§ **DIRECTIONS FOR THIS TASK**: Rewrite the hugetlbfs patch email from "override LIB_DEPENDS += uuid" up to and including "ifeq ($(HAVE_SYSTEMD),0)", replacing "LDFLAGS" with "LDLIBS".
Top of STUDY TEXT
Linux-NVME Archive on lore.kernel.org
 help / color / Atom feed
* [RFC] nvme-cli: Support for hugetlbfs
@ 2019-11-05 18:34 Keith Busch
  2019-11-05 20:35 ` Chaitanya Kulkarni
  2019-11-06  0:20 ` Jens Axboe
  0 siblings, 2 replies; 4+ messages in thread
From: Keith Busch @ 2019-11-05 18:34 UTC (permalink / raw)
  To: linux-nvme, Jens Axboe; +Cc: Keith Busch

Some commands require exceptionally large data transfers, and the
kernel driver supports only a limited number of phyiscal segments per
command. To help support large transfers, try to allocate physically
contiguous space via hugetlbfs.

Rather than deal with the nuances of allocating huge pages, this patch
requires libhugetlbfs be installed on the host system.

Signed-off-by: Keith Busch <kbusch@kernel.org>
---
 Makefile |  7 ++++++
 nvme.c   | 73 ++++++++++++++++++++++++++++++++++++++++++++++++++------
 2 files changed, 73 insertions(+), 7 deletions(-)

diff --git a/Makefile b/Makefile
index 1dd8c0e..8bcf5a5 100644
--- a/Makefile
+++ b/Makefile
@@ -2,6 +2,7 @@ CFLAGS ?= -O2 -g -Wall -Werror
 override CFLAGS += -std=gnu99 -I.
 override CPPFLAGS += -D_GNU_SOURCE -D__CHECK_ENDIAN__
 LIBUUID = $(shell $(LD) -o /dev/null -luuid >/dev/null 2>&1; echo $$?)
+LIBHUGETLBFS = $(shell $(LD) -o /dev/null -lhugetlbfs >/dev/null 2>&1; echo $$?)
 HAVE_SYSTEMD = $(shell pkg-config --exists systemd  --atleast-version=232; echo $$?)
 NVME = nvme
 INSTALL ?= install
@@ -21,6 +22,12 @@ ifeq ($(LIBUUID),0)
 	override LIB_DEPENDS += uuid
 endif
 
+ifeq ($(LIBHUGETLBFS),0)
+	override LDFLAGS += -lhugetlbfs
+	override CFLAGS += -DLIBHUGETLBFS
+	override LIB_DEPENDS += hugetlbfs
+endif
+
 INC=-Iutil
 
 ifeq ($(HAVE_SYSTEMD),0)
Bottom of STUDY TEXT
Top of EXCERPTED DATA
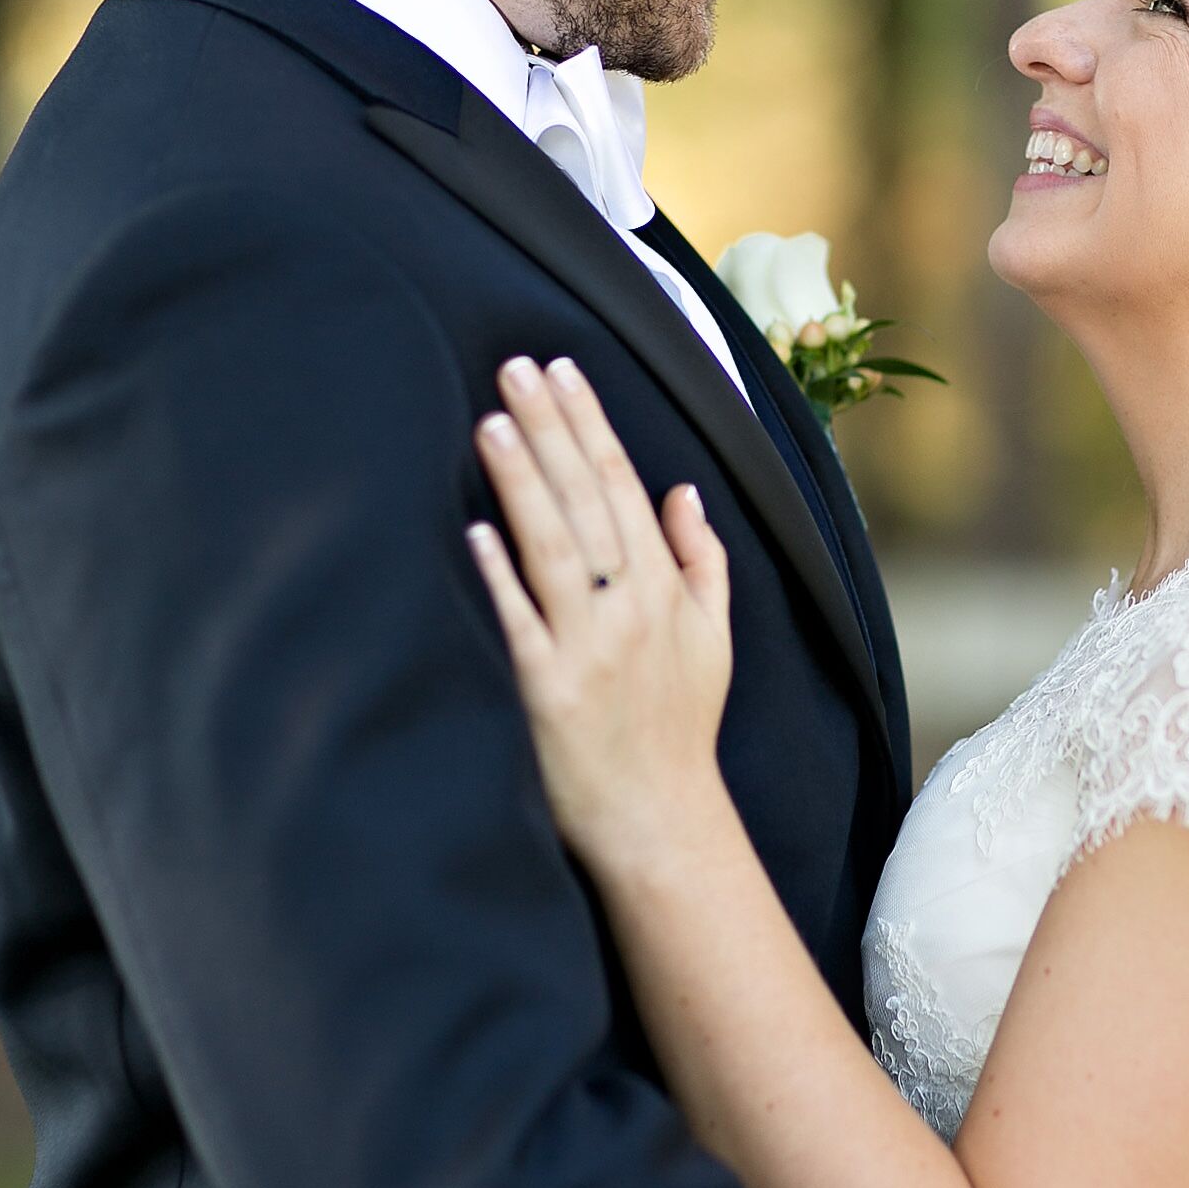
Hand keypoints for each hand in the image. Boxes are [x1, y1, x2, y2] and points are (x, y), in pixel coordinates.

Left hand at [469, 356, 733, 870]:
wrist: (661, 820)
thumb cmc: (679, 729)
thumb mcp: (713, 639)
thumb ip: (702, 560)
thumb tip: (682, 492)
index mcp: (665, 589)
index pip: (622, 486)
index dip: (591, 424)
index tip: (563, 371)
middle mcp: (630, 609)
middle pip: (586, 501)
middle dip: (551, 428)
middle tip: (515, 367)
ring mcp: (589, 648)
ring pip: (554, 547)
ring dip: (524, 480)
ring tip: (492, 421)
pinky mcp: (548, 691)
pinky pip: (521, 621)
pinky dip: (500, 574)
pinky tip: (474, 527)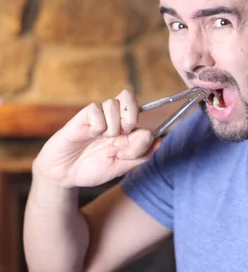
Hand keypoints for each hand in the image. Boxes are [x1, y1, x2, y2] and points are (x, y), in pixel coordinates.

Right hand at [33, 90, 160, 187]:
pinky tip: (89, 135)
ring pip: (113, 103)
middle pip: (129, 96)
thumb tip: (159, 140)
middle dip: (130, 116)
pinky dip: (96, 125)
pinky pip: (95, 109)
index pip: (145, 116)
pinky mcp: (82, 117)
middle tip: (123, 134)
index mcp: (127, 130)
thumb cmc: (92, 169)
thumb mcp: (121, 167)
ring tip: (102, 138)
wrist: (64, 175)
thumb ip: (140, 155)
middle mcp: (114, 119)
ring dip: (111, 125)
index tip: (134, 151)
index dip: (144, 132)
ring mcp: (98, 117)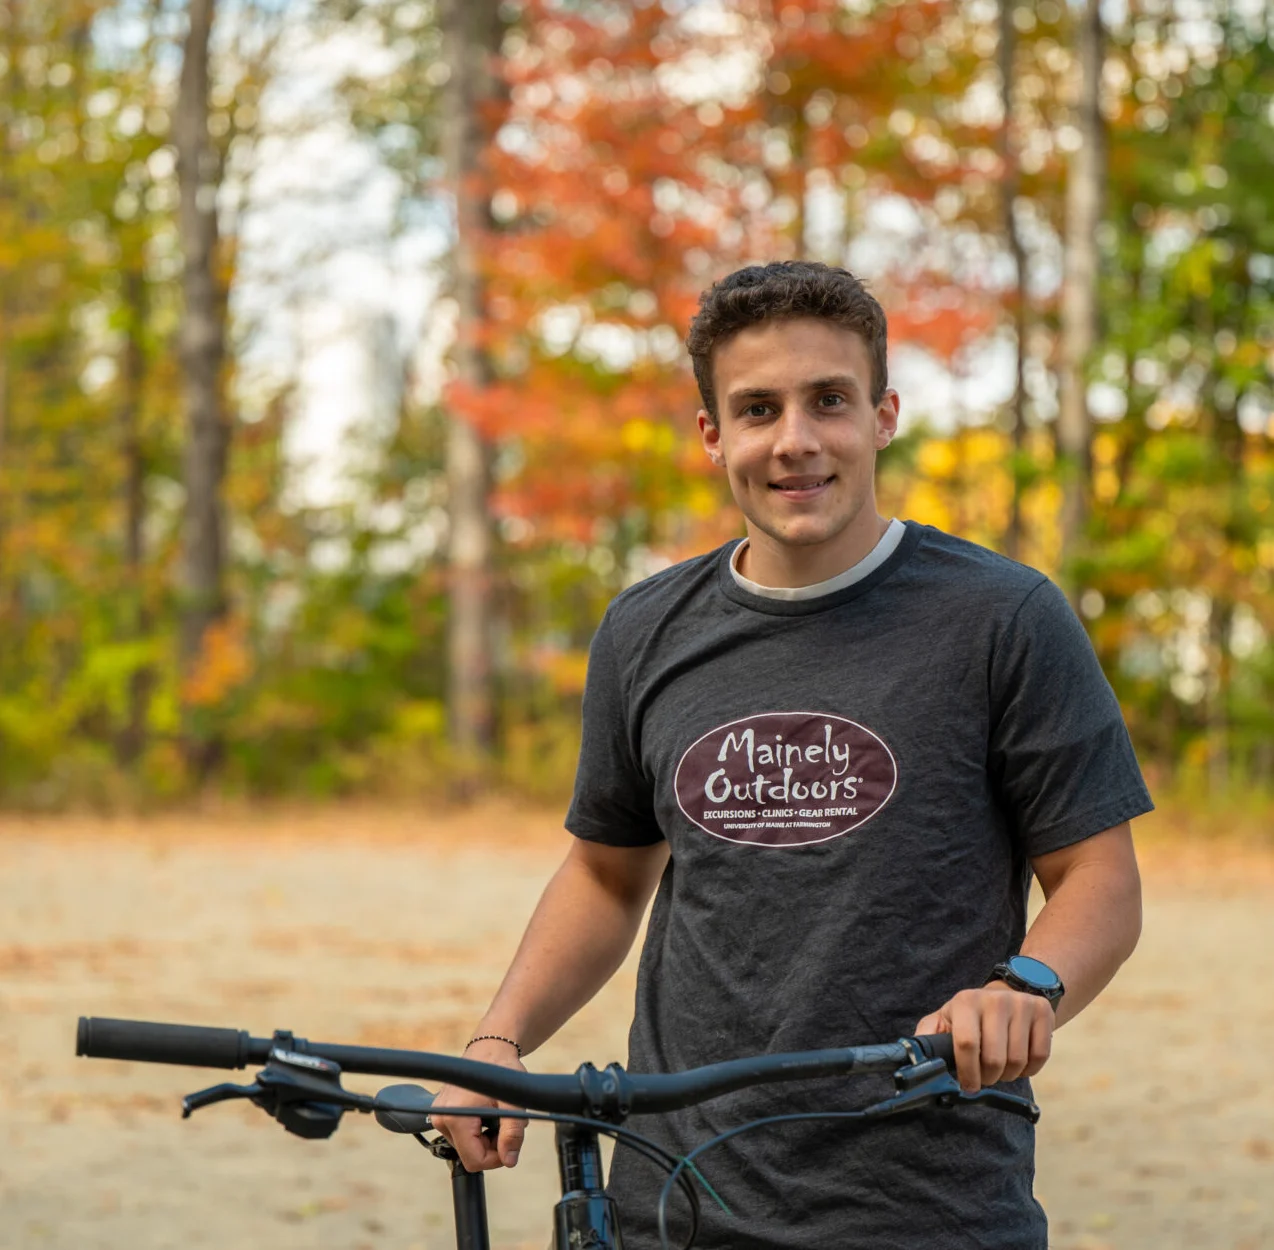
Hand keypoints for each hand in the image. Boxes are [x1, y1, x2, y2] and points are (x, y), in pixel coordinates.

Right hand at [430, 1038, 527, 1170]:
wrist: (490, 1049)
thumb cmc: (501, 1071)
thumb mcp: (513, 1103)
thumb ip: (512, 1133)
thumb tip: (509, 1161)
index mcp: (454, 1118)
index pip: (474, 1160)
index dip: (496, 1158)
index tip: (510, 1142)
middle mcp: (440, 1119)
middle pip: (470, 1154)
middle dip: (493, 1145)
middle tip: (506, 1123)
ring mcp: (439, 1116)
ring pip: (467, 1146)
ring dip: (487, 1138)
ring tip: (498, 1114)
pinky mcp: (442, 1113)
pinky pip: (462, 1135)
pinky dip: (479, 1130)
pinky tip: (487, 1112)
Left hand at [914, 982, 1053, 1093]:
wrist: (1006, 992)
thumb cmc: (970, 1015)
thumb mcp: (944, 1019)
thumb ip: (928, 1036)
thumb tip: (913, 1058)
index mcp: (965, 1002)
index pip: (966, 1044)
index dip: (967, 1073)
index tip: (968, 1086)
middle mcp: (994, 1000)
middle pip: (994, 1058)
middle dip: (988, 1078)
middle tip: (985, 1077)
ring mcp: (1020, 1004)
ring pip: (1017, 1061)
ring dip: (1008, 1075)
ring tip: (1000, 1068)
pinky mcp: (1043, 1012)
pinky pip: (1039, 1057)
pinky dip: (1029, 1069)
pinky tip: (1019, 1062)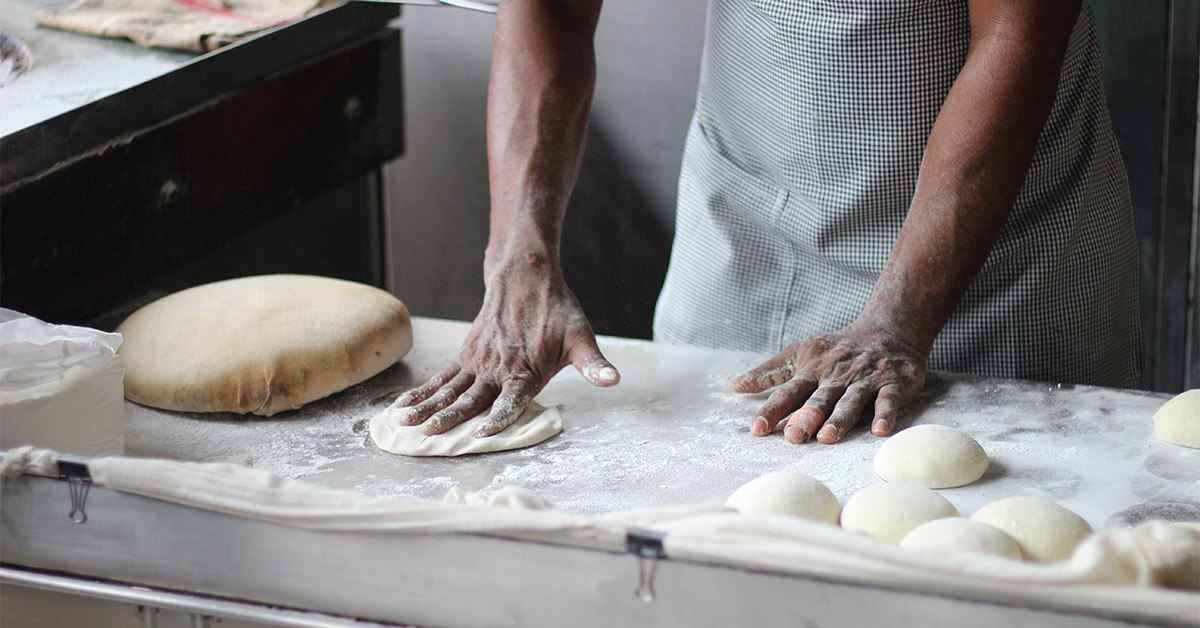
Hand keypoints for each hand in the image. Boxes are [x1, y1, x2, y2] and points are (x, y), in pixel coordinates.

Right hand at [392, 259, 618, 437]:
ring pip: (449, 389)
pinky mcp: (466, 355)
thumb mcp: (581, 338)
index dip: (497, 418)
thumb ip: (594, 365)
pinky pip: (441, 377)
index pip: (510, 400)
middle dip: (449, 418)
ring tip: (405, 424)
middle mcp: (498, 369)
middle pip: (470, 399)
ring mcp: (478, 362)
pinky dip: (422, 391)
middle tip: (428, 435)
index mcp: (526, 371)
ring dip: (427, 407)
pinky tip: (404, 406)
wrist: (526, 277)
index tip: (480, 433)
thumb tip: (613, 380)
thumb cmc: (557, 311)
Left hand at [729, 323, 926, 443]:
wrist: (889, 330)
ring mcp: (865, 380)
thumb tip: (735, 386)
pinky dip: (884, 414)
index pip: (789, 392)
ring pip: (850, 401)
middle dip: (806, 417)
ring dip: (839, 418)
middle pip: (819, 399)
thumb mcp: (800, 352)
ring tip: (828, 437)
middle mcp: (837, 376)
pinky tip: (879, 430)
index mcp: (813, 370)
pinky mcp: (893, 383)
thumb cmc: (838, 348)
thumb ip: (770, 372)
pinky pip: (888, 400)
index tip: (757, 428)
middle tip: (793, 436)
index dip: (772, 409)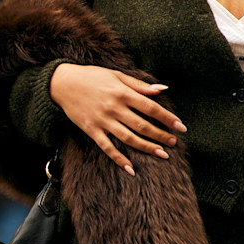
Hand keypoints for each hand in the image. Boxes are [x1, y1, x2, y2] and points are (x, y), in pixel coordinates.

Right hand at [49, 63, 184, 176]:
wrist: (63, 83)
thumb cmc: (92, 76)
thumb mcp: (116, 75)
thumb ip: (139, 85)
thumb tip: (162, 89)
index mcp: (122, 92)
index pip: (150, 107)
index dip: (167, 117)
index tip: (180, 126)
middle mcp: (114, 108)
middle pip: (142, 125)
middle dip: (161, 135)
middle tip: (174, 143)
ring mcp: (102, 121)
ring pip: (129, 138)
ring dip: (147, 147)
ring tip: (162, 154)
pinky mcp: (91, 130)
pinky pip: (107, 147)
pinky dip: (119, 159)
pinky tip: (131, 168)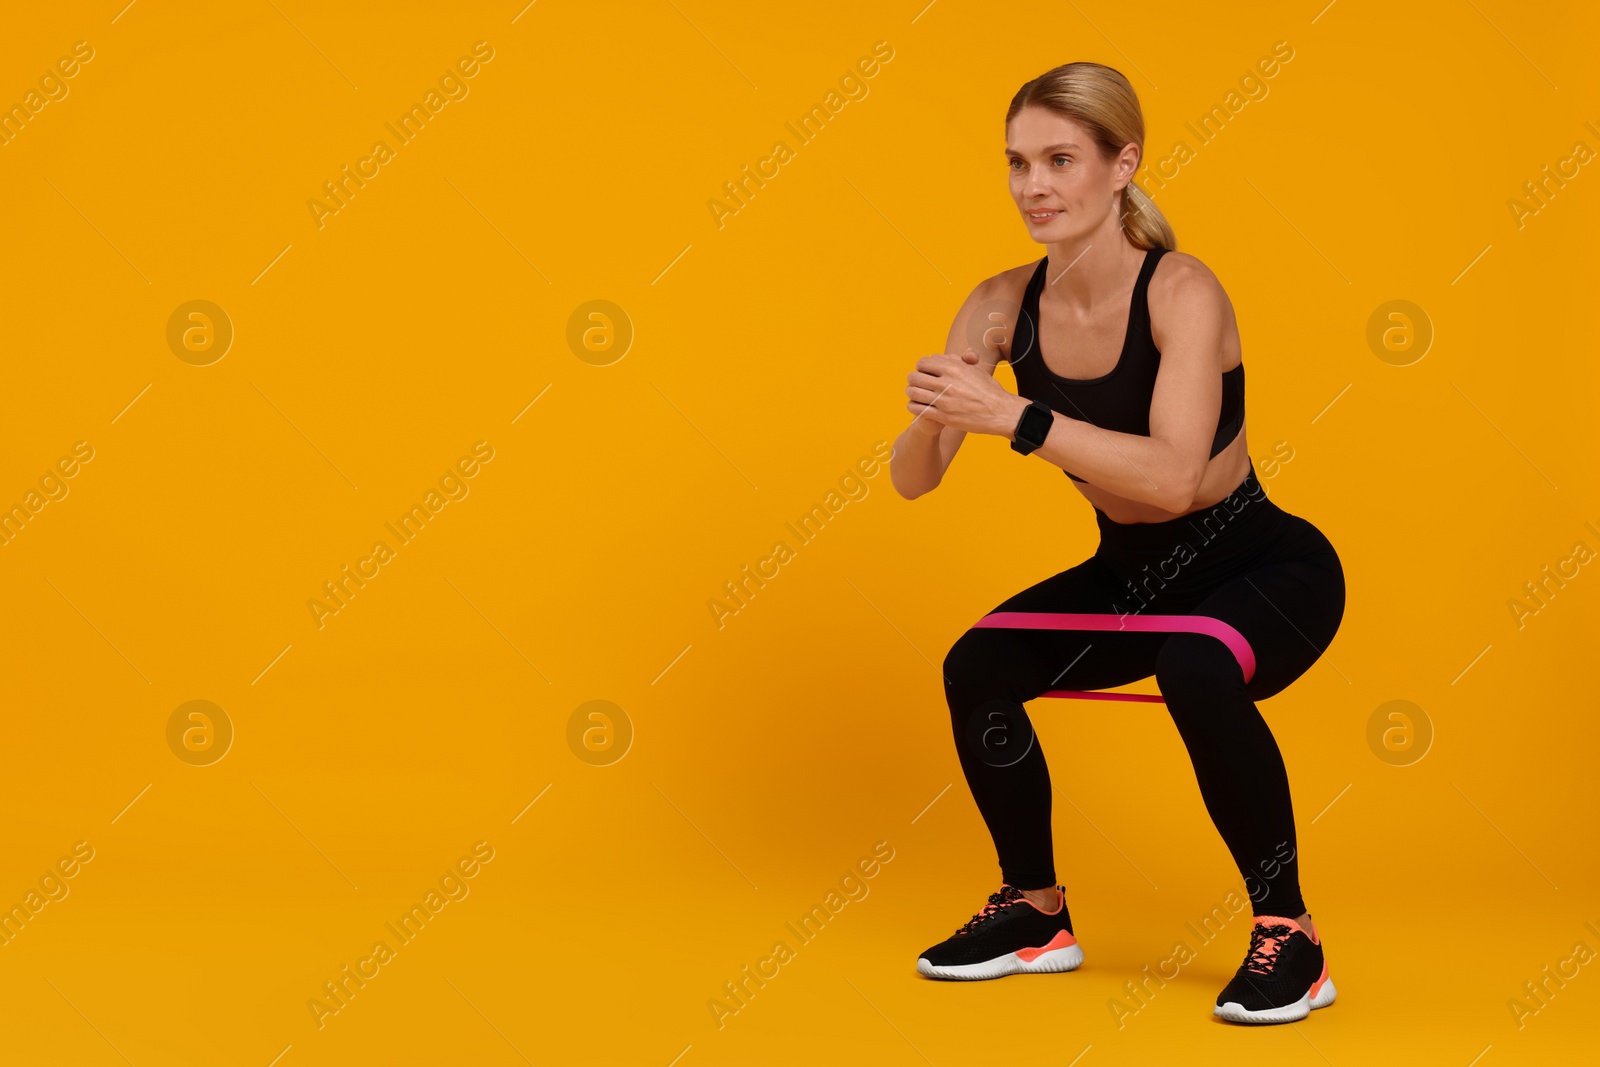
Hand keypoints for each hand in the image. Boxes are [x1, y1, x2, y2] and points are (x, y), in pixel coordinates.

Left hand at [906, 348, 1022, 435]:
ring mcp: (943, 400)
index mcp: (954, 368)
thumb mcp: (975, 369)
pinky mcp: (942, 416)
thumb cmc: (989, 390)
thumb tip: (937, 356)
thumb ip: (956, 361)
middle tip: (918, 384)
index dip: (921, 367)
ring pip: (913, 393)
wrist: (999, 412)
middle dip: (914, 380)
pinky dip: (914, 406)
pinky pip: (917, 409)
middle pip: (914, 377)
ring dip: (912, 393)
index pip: (923, 363)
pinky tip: (919, 406)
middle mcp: (946, 382)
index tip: (925, 372)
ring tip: (917, 395)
Bottom of EXCERPTED DATA
§ **WORKED SOLUTION**:
override LIB_DEPENDS += uuid
 endif
 
+ifeq ($(LIBHUGETLBFS),0)
+	override LDLIBS += -lhugetlbfs
+	override CFLAGS += -DLIBHUGETLBFS
+	override LIB_DEPENDS += hugetlbfs
+endif
+
 INC=-Iutil
 
 ifeq ($(HAVE_SYSTEMD),0)